Summarize the abstract below on graph-aware late chunking for biomedical retrieval in two sentences.

[Given text]

——————————

Graph-Aware Late Chunking for Retrieval-Augmented Generation in Biomedical Literature
Abstract
Retrieval-Augmented Generation (RAG) systems for biomedical literature are typically evaluated using ranking metrics like Mean Reciprocal Rank (MRR), which measure how well the system identifies the single most relevant chunk. We argue that for full-text scientific documents, this paradigm is incomplete: it rewards retrieval precision while ignoring retrieval breadth -- the ability to surface evidence from across a document's structural sections. We propose GraLC-RAG, a framework that unifies late chunking with graph-aware structural intelligence, introducing structure-aware chunk boundary detection, UMLS knowledge graph infusion, and graph-guided hybrid retrieval. We evaluate six strategies on 2,359 IMRaD-filtered PubMed Central articles using 2,033 cross-section questions and two metric families: standard ranking metrics (MRR, Recall@k) and structural coverage metrics (SecCov@k, CS Recall). Our results expose a sharp divergence: content-similarity methods achieve the highest MRR (0.517) but always retrieve from a single section, while structure-aware methods retrieve from up to 15.6x more sections. Generation experiments show that KG-infused retrieval narrows the answer-quality gap to delta-F1 = 0.009 while maintaining 4.6x section diversity. These findings demonstrate that standard metrics systematically undervalue structural retrieval and that closing the multi-section synthesis gap is a key open problem for biomedical RAG.

——————————

[Dataset excerpts]
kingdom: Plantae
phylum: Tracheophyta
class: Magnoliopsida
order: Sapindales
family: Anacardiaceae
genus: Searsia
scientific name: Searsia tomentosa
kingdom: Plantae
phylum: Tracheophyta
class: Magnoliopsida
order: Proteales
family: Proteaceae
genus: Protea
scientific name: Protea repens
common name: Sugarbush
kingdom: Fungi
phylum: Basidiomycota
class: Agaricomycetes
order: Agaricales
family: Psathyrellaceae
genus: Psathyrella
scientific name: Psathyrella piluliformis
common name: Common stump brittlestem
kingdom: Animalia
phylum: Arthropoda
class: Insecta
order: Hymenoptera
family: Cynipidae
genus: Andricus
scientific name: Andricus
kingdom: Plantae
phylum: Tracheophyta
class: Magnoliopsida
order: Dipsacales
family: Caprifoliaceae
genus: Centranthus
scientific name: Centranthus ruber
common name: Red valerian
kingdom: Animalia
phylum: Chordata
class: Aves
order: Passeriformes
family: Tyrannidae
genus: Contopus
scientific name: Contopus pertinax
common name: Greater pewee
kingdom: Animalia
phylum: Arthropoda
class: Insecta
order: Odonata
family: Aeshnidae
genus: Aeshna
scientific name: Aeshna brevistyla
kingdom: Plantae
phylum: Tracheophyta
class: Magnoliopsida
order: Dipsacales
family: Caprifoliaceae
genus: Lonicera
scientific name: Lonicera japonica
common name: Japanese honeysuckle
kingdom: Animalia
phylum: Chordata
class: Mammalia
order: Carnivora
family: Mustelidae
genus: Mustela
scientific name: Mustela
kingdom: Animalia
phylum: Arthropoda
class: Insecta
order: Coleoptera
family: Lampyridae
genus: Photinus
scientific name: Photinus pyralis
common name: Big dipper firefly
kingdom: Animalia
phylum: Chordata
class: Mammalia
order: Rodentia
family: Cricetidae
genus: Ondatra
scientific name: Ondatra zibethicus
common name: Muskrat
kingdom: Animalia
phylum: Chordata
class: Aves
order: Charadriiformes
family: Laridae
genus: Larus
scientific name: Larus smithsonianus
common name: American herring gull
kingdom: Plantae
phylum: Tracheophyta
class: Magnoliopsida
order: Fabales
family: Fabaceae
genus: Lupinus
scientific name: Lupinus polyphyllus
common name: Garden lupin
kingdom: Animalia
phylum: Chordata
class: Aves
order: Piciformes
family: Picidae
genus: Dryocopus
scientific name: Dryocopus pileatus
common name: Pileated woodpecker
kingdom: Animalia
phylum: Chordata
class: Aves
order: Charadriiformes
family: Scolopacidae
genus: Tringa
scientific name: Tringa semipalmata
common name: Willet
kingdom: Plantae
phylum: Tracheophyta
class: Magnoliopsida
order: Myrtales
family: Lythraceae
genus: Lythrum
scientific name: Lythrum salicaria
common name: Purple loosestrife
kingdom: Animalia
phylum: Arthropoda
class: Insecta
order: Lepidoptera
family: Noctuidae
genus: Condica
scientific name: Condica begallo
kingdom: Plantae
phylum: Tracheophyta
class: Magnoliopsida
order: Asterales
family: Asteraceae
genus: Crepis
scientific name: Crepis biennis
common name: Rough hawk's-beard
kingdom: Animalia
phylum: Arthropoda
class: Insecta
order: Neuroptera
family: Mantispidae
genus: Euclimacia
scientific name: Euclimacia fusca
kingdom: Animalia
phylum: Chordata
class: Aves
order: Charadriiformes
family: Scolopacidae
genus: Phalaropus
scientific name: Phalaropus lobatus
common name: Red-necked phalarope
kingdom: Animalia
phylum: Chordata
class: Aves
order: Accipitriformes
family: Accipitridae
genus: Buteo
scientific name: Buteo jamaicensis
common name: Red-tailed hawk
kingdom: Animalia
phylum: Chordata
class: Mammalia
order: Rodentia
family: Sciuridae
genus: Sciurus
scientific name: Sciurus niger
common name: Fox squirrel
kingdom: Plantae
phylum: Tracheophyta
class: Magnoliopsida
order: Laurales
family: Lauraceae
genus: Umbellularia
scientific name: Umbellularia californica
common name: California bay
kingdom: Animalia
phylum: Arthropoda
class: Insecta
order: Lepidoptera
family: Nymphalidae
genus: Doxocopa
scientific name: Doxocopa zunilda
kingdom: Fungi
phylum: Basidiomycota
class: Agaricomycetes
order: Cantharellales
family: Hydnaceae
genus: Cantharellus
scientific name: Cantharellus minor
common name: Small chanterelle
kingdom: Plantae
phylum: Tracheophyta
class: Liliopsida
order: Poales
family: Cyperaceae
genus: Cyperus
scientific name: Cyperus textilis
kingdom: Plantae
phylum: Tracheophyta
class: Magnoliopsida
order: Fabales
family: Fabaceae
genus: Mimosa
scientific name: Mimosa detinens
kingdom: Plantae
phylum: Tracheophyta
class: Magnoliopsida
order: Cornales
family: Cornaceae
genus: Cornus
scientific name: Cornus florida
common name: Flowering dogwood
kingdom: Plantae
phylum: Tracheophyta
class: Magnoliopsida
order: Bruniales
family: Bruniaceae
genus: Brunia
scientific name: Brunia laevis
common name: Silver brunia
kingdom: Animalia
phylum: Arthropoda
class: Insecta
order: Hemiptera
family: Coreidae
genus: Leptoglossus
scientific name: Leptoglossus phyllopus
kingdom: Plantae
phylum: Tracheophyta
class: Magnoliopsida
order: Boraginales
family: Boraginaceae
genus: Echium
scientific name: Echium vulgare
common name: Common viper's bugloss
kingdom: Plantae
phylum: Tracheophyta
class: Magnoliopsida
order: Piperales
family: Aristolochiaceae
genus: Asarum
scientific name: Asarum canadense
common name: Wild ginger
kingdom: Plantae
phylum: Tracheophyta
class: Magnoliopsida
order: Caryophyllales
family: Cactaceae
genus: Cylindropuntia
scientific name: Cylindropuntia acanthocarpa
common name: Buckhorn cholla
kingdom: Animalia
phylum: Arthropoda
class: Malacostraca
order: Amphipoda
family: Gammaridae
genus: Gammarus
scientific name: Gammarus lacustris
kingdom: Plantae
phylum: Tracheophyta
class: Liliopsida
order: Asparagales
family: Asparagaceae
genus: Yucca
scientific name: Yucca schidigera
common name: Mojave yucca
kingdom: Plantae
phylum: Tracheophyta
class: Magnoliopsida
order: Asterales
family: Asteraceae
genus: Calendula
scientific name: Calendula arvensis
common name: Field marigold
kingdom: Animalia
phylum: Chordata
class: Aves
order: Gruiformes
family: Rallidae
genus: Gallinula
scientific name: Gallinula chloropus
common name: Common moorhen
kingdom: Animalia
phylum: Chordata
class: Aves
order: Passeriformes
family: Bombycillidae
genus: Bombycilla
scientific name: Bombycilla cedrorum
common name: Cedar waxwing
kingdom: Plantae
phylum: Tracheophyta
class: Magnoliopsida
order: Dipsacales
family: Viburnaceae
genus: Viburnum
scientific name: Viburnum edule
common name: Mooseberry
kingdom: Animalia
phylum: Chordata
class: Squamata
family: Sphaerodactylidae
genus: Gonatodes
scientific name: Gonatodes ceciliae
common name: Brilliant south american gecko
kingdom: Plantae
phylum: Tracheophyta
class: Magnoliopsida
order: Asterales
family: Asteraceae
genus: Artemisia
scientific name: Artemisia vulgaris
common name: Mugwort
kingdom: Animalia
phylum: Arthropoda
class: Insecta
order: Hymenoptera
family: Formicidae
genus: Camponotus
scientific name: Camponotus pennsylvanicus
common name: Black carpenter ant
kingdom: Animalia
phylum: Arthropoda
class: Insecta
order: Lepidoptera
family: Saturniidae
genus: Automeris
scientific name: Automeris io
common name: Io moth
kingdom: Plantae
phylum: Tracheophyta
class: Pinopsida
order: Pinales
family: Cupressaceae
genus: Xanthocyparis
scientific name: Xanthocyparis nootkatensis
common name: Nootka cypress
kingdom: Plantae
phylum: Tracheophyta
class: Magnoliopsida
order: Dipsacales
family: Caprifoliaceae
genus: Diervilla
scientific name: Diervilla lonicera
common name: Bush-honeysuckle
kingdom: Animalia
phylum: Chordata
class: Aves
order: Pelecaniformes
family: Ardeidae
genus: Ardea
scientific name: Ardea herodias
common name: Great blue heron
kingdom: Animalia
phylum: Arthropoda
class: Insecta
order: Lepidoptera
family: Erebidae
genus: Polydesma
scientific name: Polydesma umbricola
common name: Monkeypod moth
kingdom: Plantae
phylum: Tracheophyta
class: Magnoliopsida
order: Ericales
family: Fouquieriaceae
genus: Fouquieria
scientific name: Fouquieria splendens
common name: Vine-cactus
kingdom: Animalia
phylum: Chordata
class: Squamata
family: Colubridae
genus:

——————————

[Output of the exercise] The abstract argues that ranking metrics like MRR reward retrieval precision while ignoring retrieval breadth in full-text scientific documents, and it proposes GraLC-RAG, a framework that unifies late chunking with graph-aware structural intelligence. In tests on 2,359 PubMed Central articles, content-similarity methods achieved the highest MRR (0.517) but always retrieved from a single section, while structure-aware methods retrieved from up to 15.6x more sections, which the authors take to show that standard metrics systematically undervalue structural retrieval.